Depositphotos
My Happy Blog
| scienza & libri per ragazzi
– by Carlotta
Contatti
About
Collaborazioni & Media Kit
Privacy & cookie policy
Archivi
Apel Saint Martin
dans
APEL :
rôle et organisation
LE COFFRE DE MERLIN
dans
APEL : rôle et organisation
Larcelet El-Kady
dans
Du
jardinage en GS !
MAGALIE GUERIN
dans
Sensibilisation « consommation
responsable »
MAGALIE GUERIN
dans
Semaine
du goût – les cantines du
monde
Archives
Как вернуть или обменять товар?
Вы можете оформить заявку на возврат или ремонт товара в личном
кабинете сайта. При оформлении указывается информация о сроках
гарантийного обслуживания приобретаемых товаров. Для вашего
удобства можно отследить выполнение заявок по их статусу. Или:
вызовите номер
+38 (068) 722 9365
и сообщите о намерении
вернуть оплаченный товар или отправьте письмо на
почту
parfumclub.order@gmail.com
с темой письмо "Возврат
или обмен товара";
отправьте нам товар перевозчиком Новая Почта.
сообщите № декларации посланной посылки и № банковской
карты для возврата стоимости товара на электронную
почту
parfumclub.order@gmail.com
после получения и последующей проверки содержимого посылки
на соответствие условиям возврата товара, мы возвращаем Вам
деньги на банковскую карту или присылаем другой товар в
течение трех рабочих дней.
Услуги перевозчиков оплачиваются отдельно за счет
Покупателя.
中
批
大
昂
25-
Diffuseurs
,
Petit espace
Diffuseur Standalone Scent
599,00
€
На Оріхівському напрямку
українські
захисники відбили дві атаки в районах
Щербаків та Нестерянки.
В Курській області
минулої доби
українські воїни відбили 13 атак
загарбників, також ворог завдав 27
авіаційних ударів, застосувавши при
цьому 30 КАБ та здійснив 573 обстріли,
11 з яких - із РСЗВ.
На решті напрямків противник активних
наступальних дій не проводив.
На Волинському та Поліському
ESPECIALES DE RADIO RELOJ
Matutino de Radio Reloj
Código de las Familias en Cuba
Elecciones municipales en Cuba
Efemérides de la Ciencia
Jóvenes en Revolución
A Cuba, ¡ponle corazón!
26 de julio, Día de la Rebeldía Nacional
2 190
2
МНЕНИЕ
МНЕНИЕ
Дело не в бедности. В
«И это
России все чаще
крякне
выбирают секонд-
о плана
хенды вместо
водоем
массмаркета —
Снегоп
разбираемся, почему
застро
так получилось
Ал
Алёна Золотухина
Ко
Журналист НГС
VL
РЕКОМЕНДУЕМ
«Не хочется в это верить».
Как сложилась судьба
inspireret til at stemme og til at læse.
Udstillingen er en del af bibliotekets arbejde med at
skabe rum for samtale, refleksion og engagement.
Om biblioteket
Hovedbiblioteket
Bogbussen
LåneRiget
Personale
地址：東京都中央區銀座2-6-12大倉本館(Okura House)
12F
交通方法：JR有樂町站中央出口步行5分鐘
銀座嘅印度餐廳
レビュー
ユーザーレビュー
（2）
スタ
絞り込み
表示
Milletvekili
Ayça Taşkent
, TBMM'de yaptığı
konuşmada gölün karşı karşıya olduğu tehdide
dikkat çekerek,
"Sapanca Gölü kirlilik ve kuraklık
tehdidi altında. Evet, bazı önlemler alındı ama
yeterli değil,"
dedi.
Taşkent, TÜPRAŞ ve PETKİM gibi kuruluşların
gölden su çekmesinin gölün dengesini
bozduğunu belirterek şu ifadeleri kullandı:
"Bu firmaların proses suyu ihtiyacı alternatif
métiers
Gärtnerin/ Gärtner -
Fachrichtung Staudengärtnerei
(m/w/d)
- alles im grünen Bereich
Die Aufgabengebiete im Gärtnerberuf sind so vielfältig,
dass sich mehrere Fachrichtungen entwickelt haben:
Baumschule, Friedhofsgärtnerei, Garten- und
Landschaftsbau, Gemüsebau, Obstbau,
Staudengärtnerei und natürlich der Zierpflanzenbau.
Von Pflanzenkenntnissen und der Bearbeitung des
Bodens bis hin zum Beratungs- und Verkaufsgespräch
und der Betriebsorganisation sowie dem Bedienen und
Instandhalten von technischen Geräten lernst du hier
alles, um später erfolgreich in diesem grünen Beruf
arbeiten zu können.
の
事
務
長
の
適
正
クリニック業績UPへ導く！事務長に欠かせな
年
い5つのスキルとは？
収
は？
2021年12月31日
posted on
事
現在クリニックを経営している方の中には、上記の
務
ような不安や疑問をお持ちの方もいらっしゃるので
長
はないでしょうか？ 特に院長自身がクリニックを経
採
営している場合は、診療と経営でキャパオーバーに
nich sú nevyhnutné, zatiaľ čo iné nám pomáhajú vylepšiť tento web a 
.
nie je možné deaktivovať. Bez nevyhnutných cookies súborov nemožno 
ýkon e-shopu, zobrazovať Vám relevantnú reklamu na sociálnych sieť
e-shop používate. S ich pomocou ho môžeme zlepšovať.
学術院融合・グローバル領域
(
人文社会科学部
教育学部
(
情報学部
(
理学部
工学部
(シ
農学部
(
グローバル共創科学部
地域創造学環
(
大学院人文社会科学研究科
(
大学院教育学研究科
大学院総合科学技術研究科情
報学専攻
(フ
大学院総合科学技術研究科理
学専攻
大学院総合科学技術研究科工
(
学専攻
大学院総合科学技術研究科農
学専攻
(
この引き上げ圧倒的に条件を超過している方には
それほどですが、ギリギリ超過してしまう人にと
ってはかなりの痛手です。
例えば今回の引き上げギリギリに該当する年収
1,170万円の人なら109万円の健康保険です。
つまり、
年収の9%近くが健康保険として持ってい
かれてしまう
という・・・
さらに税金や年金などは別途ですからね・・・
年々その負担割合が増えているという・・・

> _Your task_:
Extract the text of each record above and reproduce every line unchanged, in its original order.

> _Task response_:
Depositphotos
My Happy Blog
| scienza & libri per ragazzi
– by Carlotta
Contatti
About
Collaborazioni & Media Kit
Privacy & cookie policy
Archivi
Apel Saint Martin
dans
APEL :
rôle et organisation
LE COFFRE DE MERLIN
dans
APEL : rôle et organisation
Larcelet El-Kady
dans
Du
jardinage en GS !
MAGALIE GUERIN
dans
Sensibilisation « consommation
responsable »
MAGALIE GUERIN
dans
Semaine
du goût – les cantines du
monde
Archives
Как вернуть или обменять товар?
Вы можете оформить заявку на возврат или ремонт товара в личном
кабинете сайта. При оформлении указывается информация о сроках
гарантийного обслуживания приобретаемых товаров. Для вашего
удобства можно отследить выполнение заявок по их статусу. Или:
вызовите номер
+38 (068) 722 9365
и сообщите о намерении
вернуть оплаченный товар или отправьте письмо на
почту
parfumclub.order@gmail.com
с темой письмо "Возврат
или обмен товара";
отправьте нам товар перевозчиком Новая Почта.
сообщите № декларации посланной посылки и № банковской
карты для возврата стоимости товара на электронную
почту
parfumclub.order@gmail.com
после получения и последующей проверки содержимого посылки
на соответствие условиям возврата товара, мы возвращаем Вам
деньги на банковскую карту или присылаем другой товар в
течение трех рабочих дней.
Услуги перевозчиков оплачиваются отдельно за счет
Покупателя.
中
批
大
昂
25-
Diffuseurs
,
Petit espace
Diffuseur Standalone Scent
599,00
€
На Оріхівському напрямку
українські
захисники відбили дві атаки в районах
Щербаків та Нестерянки.
В Курській області
минулої доби
українські воїни відбили 13 атак
загарбників, також ворог завдав 27
авіаційних ударів, застосувавши при
цьому 30 КАБ та здійснив 573 обстріли,
11 з яких - із РСЗВ.
На решті напрямків противник активних
наступальних дій не проводив.
На Волинському та Поліському
ESPECIALES DE RADIO RELOJ
Matutino de Radio Reloj
Código de las Familias en Cuba
Elecciones municipales en Cuba
Efemérides de la Ciencia
Jóvenes en Revolución
A Cuba, ¡ponle corazón!
26 de julio, Día de la Rebeldía Nacional
2 190
2
МНЕНИЕ
МНЕНИЕ
Дело не в бедности. В
«И это
России все чаще
крякне
выбирают секонд-
о плана
хенды вместо
водоем
массмаркета —
Снегоп
разбираемся, почему
застро
так получилось
Ал
Алёна Золотухина
Ко
Журналист НГС
VL
РЕКОМЕНДУЕМ
«Не хочется в это верить».
Как сложилась судьба
inspireret til at stemme og til at læse.
Udstillingen er en del af bibliotekets arbejde med at
skabe rum for samtale, refleksion og engagement.
Om biblioteket
Hovedbiblioteket
Bogbussen
LåneRiget
Personale
地址：東京都中央區銀座2-6-12大倉本館(Okura House)
12F
交通方法：JR有樂町站中央出口步行5分鐘
銀座嘅印度餐廳
レビュー
ユーザーレビュー
（2）
スタ
絞り込み
表示
Milletvekili
Ayça Taşkent
, TBMM'de yaptığı
konuşmada gölün karşı karşıya olduğu tehdide
dikkat çekerek,
"Sapanca Gölü kirlilik ve kuraklık
tehdidi altında. Evet, bazı önlemler alındı ama
yeterli değil,"
dedi.
Taşkent, TÜPRAŞ ve PETKİM gibi kuruluşların
gölden su çekmesinin gölün dengesini
bozduğunu belirterek şu ifadeleri kullandı:
"Bu firmaların proses suyu ihtiyacı alternatif
métiers
Gärtnerin/ Gärtner -
Fachrichtung Staudengärtnerei
(m/w/d)
- alles im grünen Bereich
Die Aufgabengebiete im Gärtnerberuf sind so vielfältig,
dass sich mehrere Fachrichtungen entwickelt haben:
Baumschule, Friedhofsgärtnerei, Garten- und
Landschaftsbau, Gemüsebau, Obstbau,
Staudengärtnerei und natürlich der Zierpflanzenbau.
Von Pflanzenkenntnissen und der Bearbeitung des
Bodens bis hin zum Beratungs- und Verkaufsgespräch
und der Betriebsorganisation sowie dem Bedienen und
Instandhalten von technischen Geräten lernst du hier
alles, um später erfolgreich in diesem grünen Beruf
arbeiten zu können.
の
事
務
長
の
適
正
クリニック業績UPへ導く！事務長に欠かせな
年
い5つのスキルとは？
収
は？
2021年12月31日
posted on
事
現在クリニックを経営している方の中には、上記の
務
ような不安や疑問をお持ちの方もいらっしゃるので
長
はないでしょうか？ 特に院長自身がクリニックを経
採
営している場合は、診療と経営でキャパオーバーに
nich sú nevyhnutné, zatiaľ čo iné nám pomáhajú vylepšiť tento web a 
.
nie je možné deaktivovať. Bez nevyhnutných cookies súborov nemožno 
ýkon e-shopu, zobrazovať Vám relevantnú reklamu na sociálnych sieť
e-shop používate. S ich pomocou ho môžeme zlepšovať.
学術院融合・グローバル領域
(
人文社会科学部
教育学部
(
情報学部
(
理学部
工学部
(シ
農学部
(
グローバル共創科学部
地域創造学環
(
大学院人文社会科学研究科
(
大学院教育学研究科
大学院総合科学技術研究科情
報学専攻
(フ
大学院総合科学技術研究科理
学専攻
大学院総合科学技術研究科工
(
学専攻
大学院総合科学技術研究科農
学専攻
(
この引き上げ圧倒的に条件を超過している方には
それほどですが、ギリギリ超過してしまう人にと
ってはかなりの痛手です。
例えば今回の引き上げギリギリに該当する年収
1,170万円の人なら109万円の健康保険です。
つまり、
年収の9%近くが健康保険として持ってい
かれてしまう
という・・・
さらに税金や年金などは別途ですからね・・・
年々その負担割合が増えているという・・・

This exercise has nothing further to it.